Summary: | Özet
Vakıf
kelimesi bir mülkü kamunun menfaatine veya bir hayır işine devamlı olarak
terketmek olarak ifade edilir. Para vakıfları ise bir gayrımenkul malın değil
de belirli bir paranın vakfedilmesiyle oluşan vakıf türüdür. Bu vakıflarda para
“mütevelli heyeti” olarak adlandırılan ilgili sorumlu kişiler tarafından
işletilir ve elde edilen kar vakfın kuruluş amacına göre harcanırdı. Osmanlılar
döneminde ulema, kazaskerler ve şeyhülislamlardan bir kısmı nakit para
vakıflarının caiz olduğunu savunurken yine bu tabakadan bazı kişiler de para
vakıflarının caiz olmadığını açıklayan eserler meydana getirmişlerdi. Osmanlı
Devleti’nin ünlü simaları olan Çivi-zâde Muhyiddin Efendi ve kendisiyle aynı
görüşü savunan İmam Birgivi para vakıflarının caiz olmadığını savunurken diğer
taraftan Ebussuud Efendi ve Sofyalı Bali Efendi gibi isimlerde para
vakıflarının caiz olduğunu savunmuşlardı. Nihayetinde Ebussuud Efendi’nin
görüşleri dönemin geçer görüşü olmuş ve bu konuda bazı yaklaşımlar ortaya
konulmuştur. Para vakıfları, Osmanlı cemiyet yapısı içerisinde geçer görüş
kazanmış ve bazı önemli görülen tartışmalara rağmen hem devletin hem de
camiyetin olumlu yönde dikkatini çekmiştir. İşte burada yaptığımız çalışma bu
konular üzerindeki tartışmaların hangi yönde seyrettiği ve ortaya bu konuda
hangi problemlerin çıktığı üzerinedir.Abstract The word endowment is expressed as
the permanent abandonment of a property to the public interest or to a
charitable work. ‘Cash wakif’
(charitable cash foundations) are the kind of foundation which are formed by
the endowment of a certain money rather than an immovable property. In these
foundations, the money is run by the responsible persons called “board of
trustees” and the profits obtained are spent according to the purpose of the
establishment of the foundation. During the Ottoman period, while some of the ulema (scholars), kadi-ul asker (religious judges of the army) and shaykh al-islam (scholars of the Islamic
sciences) argued that cash wakifs were permissible, some people from this
stratum also wrote works explaining that money foundations were not acceptable.

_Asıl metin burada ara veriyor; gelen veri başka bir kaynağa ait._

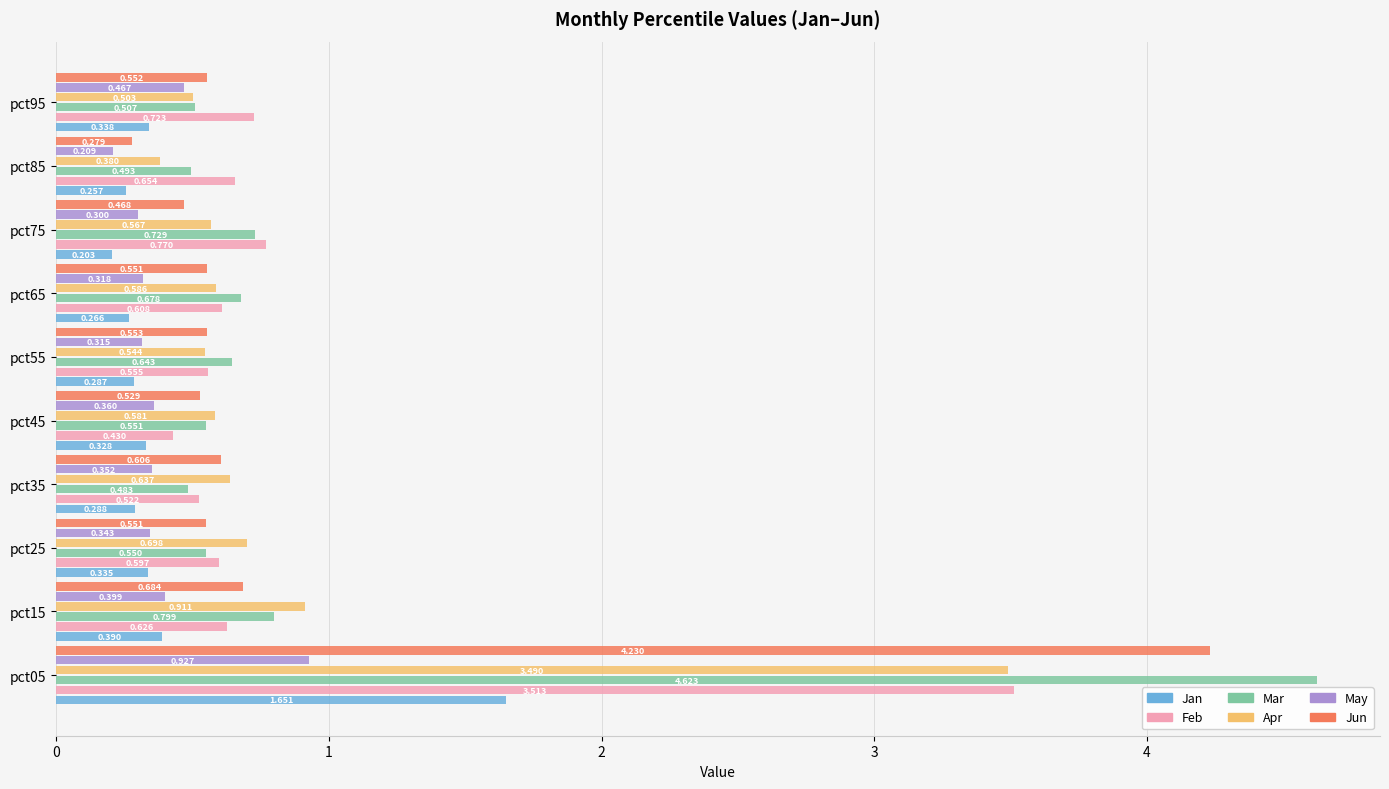

Which series has the widest spread of values?

Mar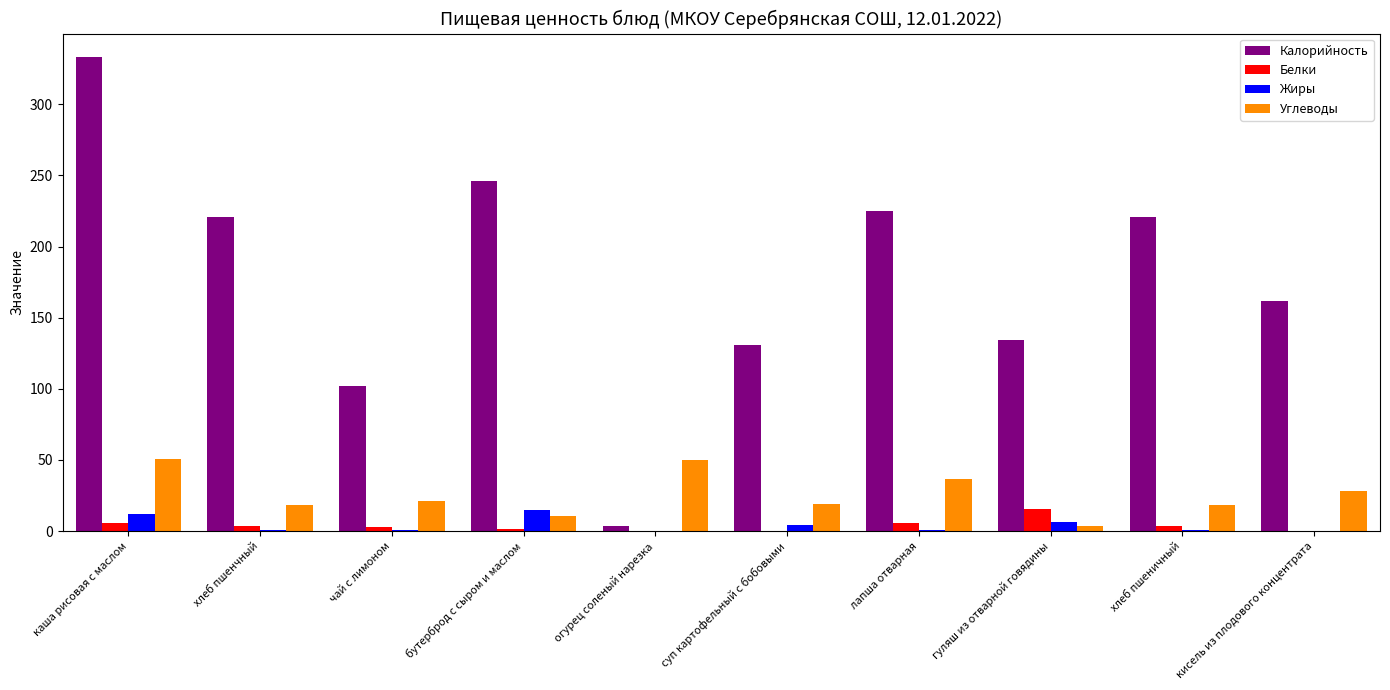

What are all the series names shown in the legend?

Калорийность, Белки, Жиры, Углеводы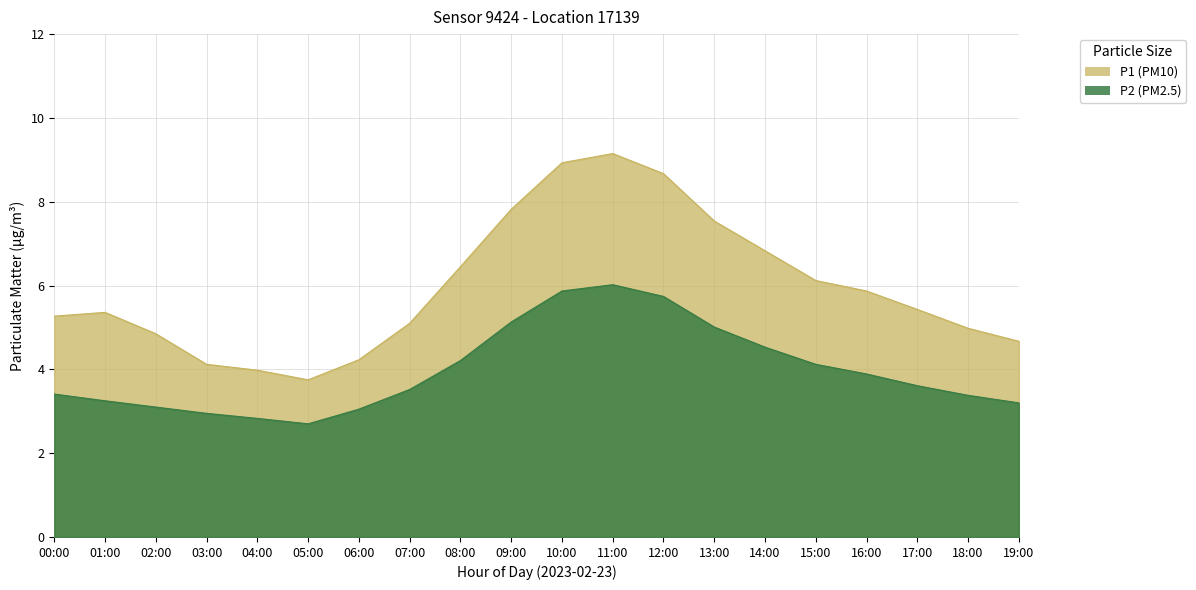

What are all the series names shown in the legend?

P1 (PM10), P2 (PM2.5)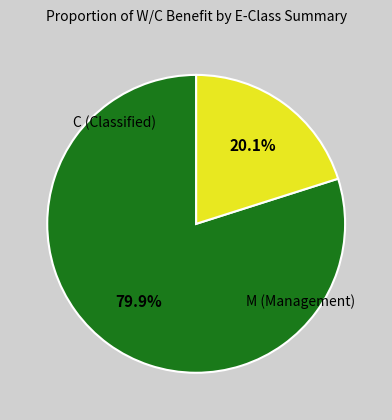

Does any single category account for the majority?

Yes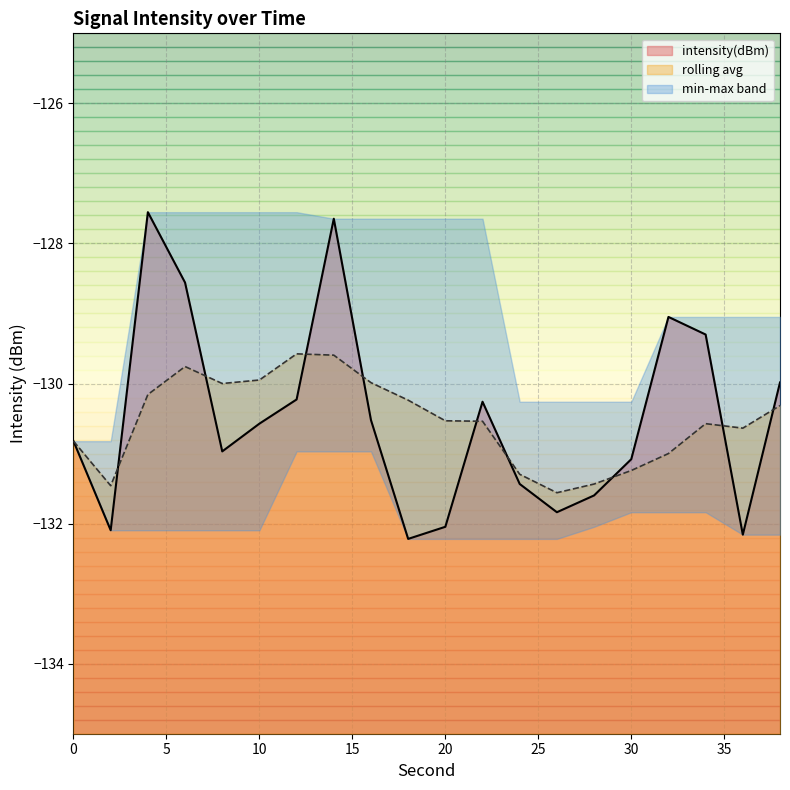

Which series has the widest spread of values?

intensity(dBm)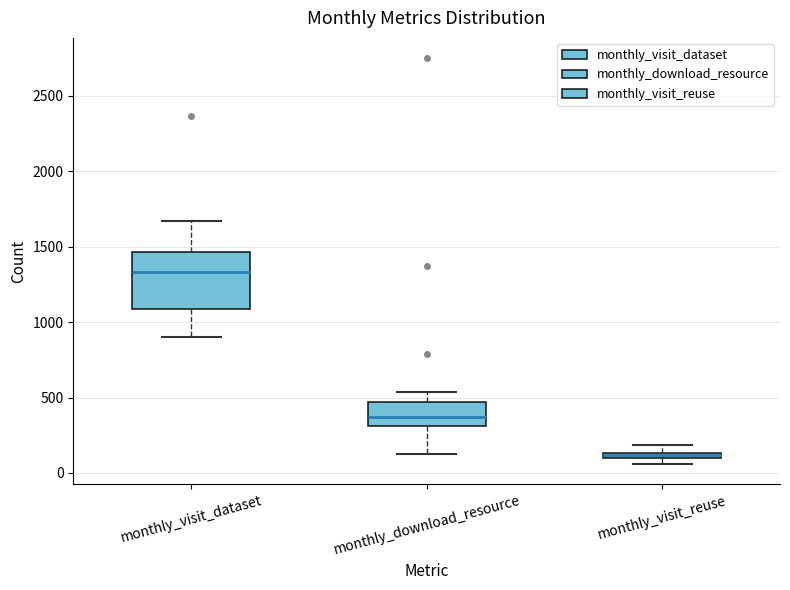

Which box's median line is the highest?

monthly_visit_dataset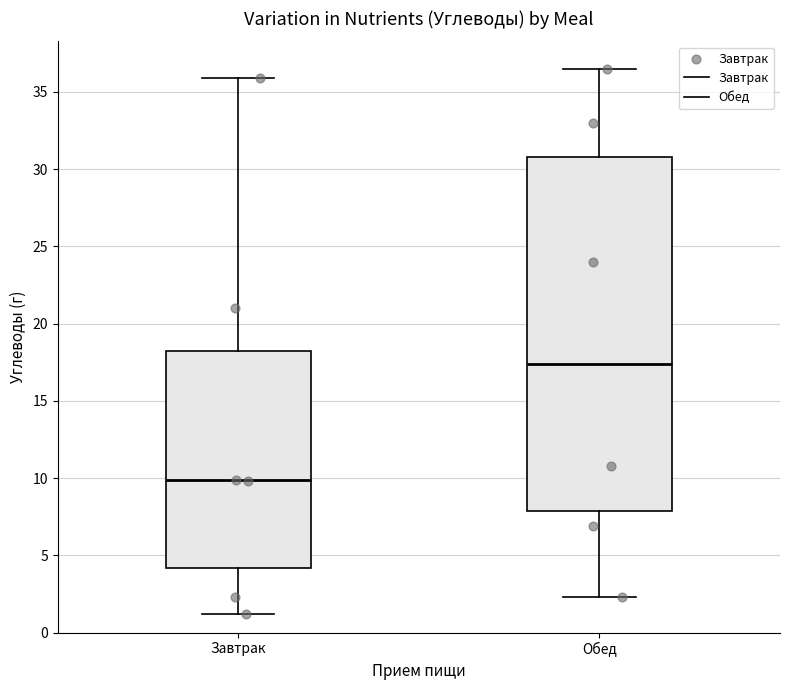

Reading left to right, transcribe this box plot: for each box, give where its median line is, the range the box spans, and where its two whiskers end, as read against the y-axis. The values are not printed on the chart, so give them approximately, as read against the axis.

Завтрак: median 10.0, box 4.0 to 18.0, whiskers 1.0 to 36.0
Обед: median 17.5, box 8.0 to 31.0, whiskers 2.5 to 36.5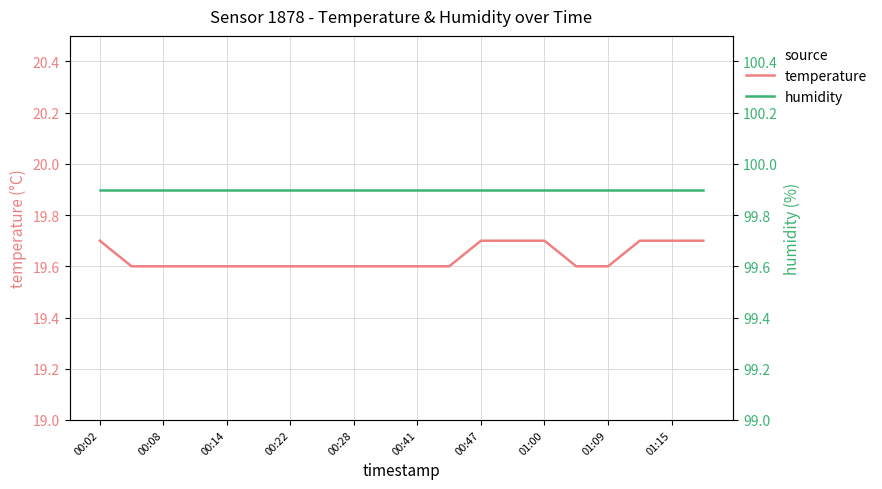

True or false: temperature and humidity intersect in this chart.

False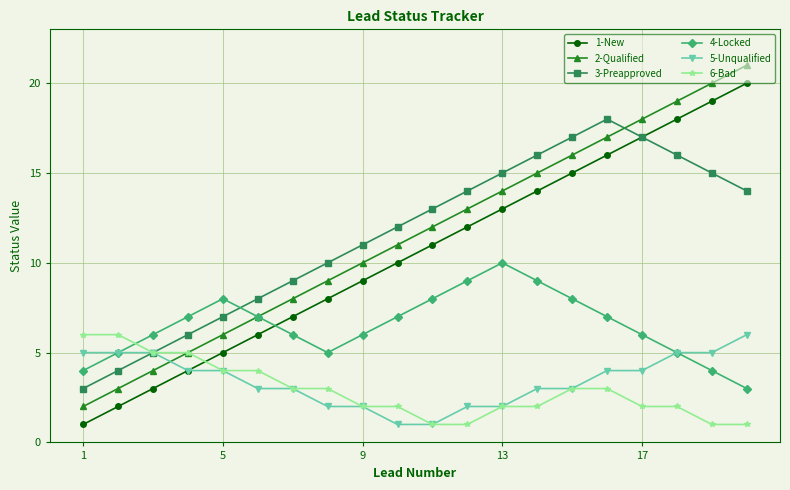

What is the difference between the maximum and minimum values in the 3-Preapproved series?

15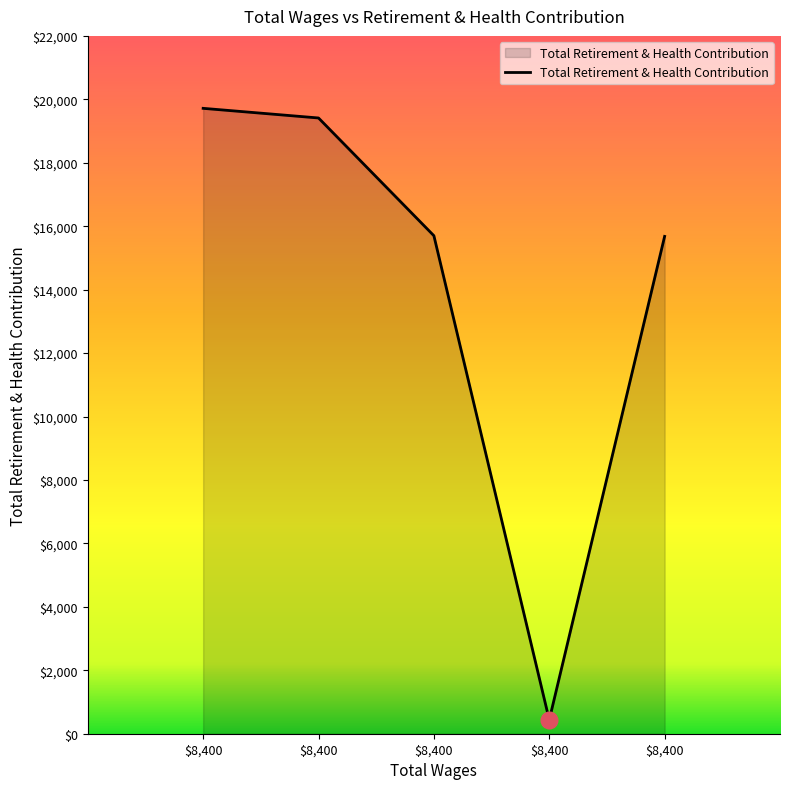

What is the difference between the maximum and minimum values?

19279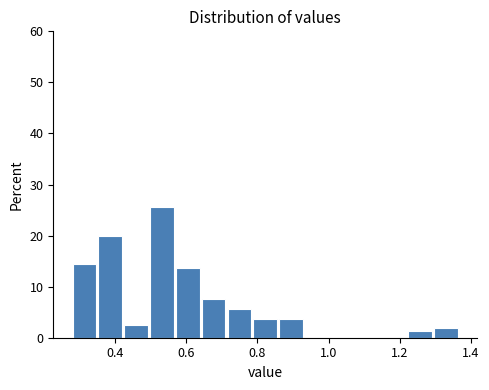

Read against the x-axis, roughly where is the centre of the tallest bar?

0.54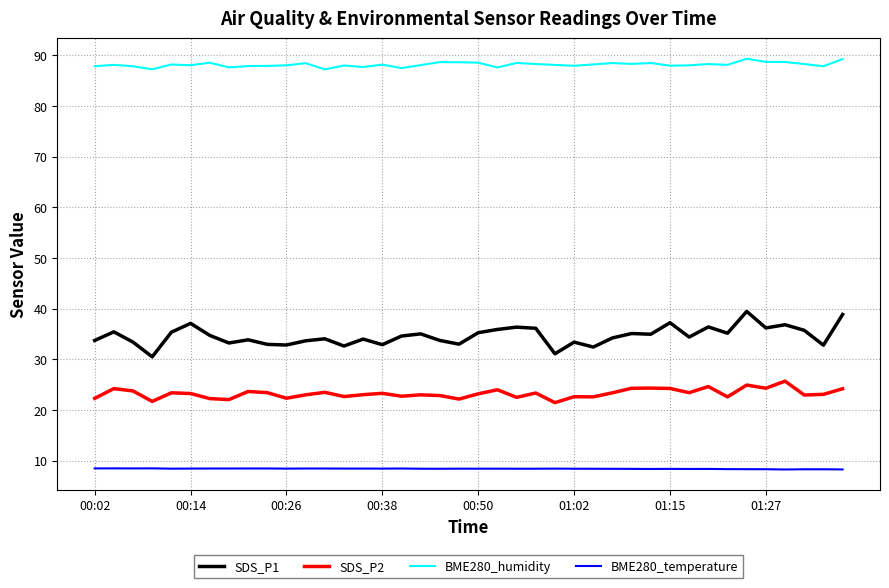

True or false: BME280_humidity and SDS_P1 cross at least once.

False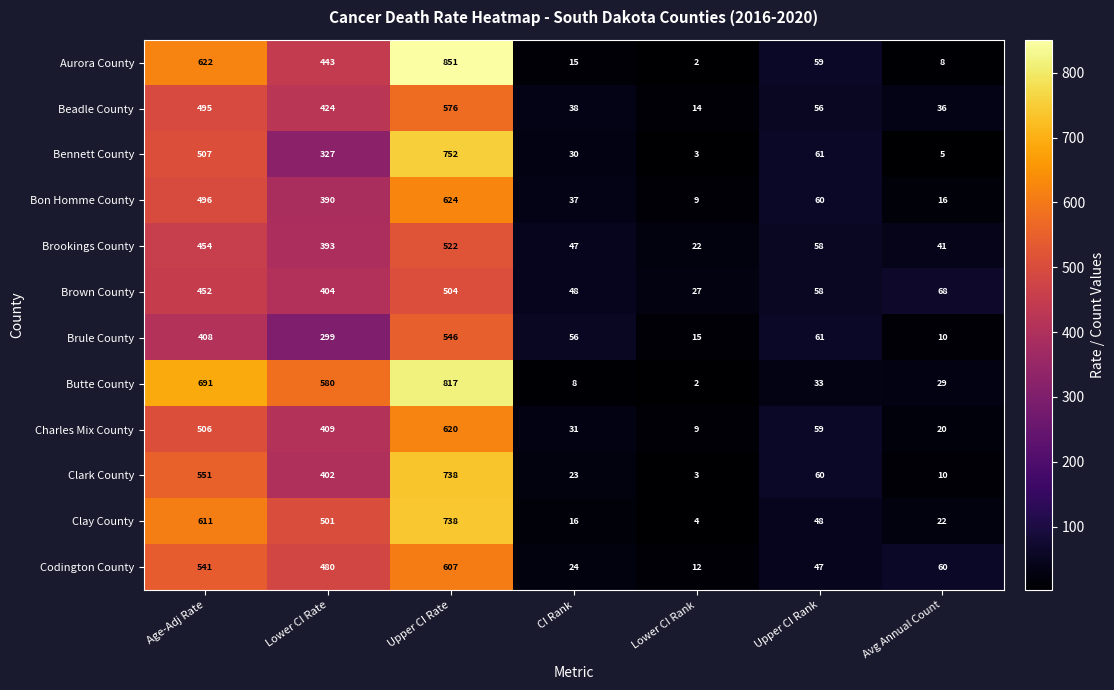

Is it true that Beadle County equals 36 at Avg Annual Count?

True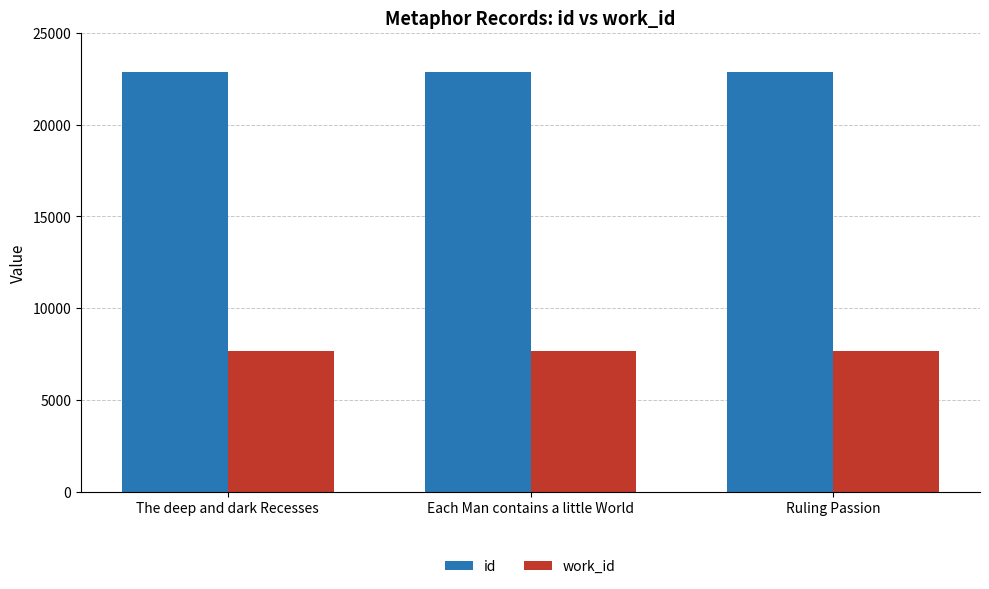

What is the minimum value shown in the chart?

7688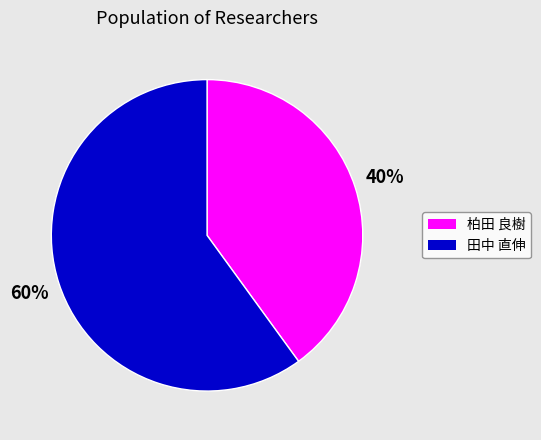

Which category has the smallest portion of the pie?

柏田 良樹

Famous figures of the Ottoman Empire, Çivi-zâde Muhyiddin Efendi and his
advocate of the same opinion Imam Birgivi, argued that cash wakifs were not
permissible, while others such as Ebussuud Efendi and Sofyalı Bali Efendi had
argued that cash wakifs were licit. Ultimately, Ebussuud Efendi’s views have
been passed over as the prevailing opinion and some approaches have been put
forward accordingly. Cash wakifs have gained a widespread acceptance within the
Ottoman societal structure, and despite some noteworthy arguments, they
attracted the positive attention of both the state and the community. The study
we do here is about how the arguments on these topics were evolved and what
problems have arisen in this regard.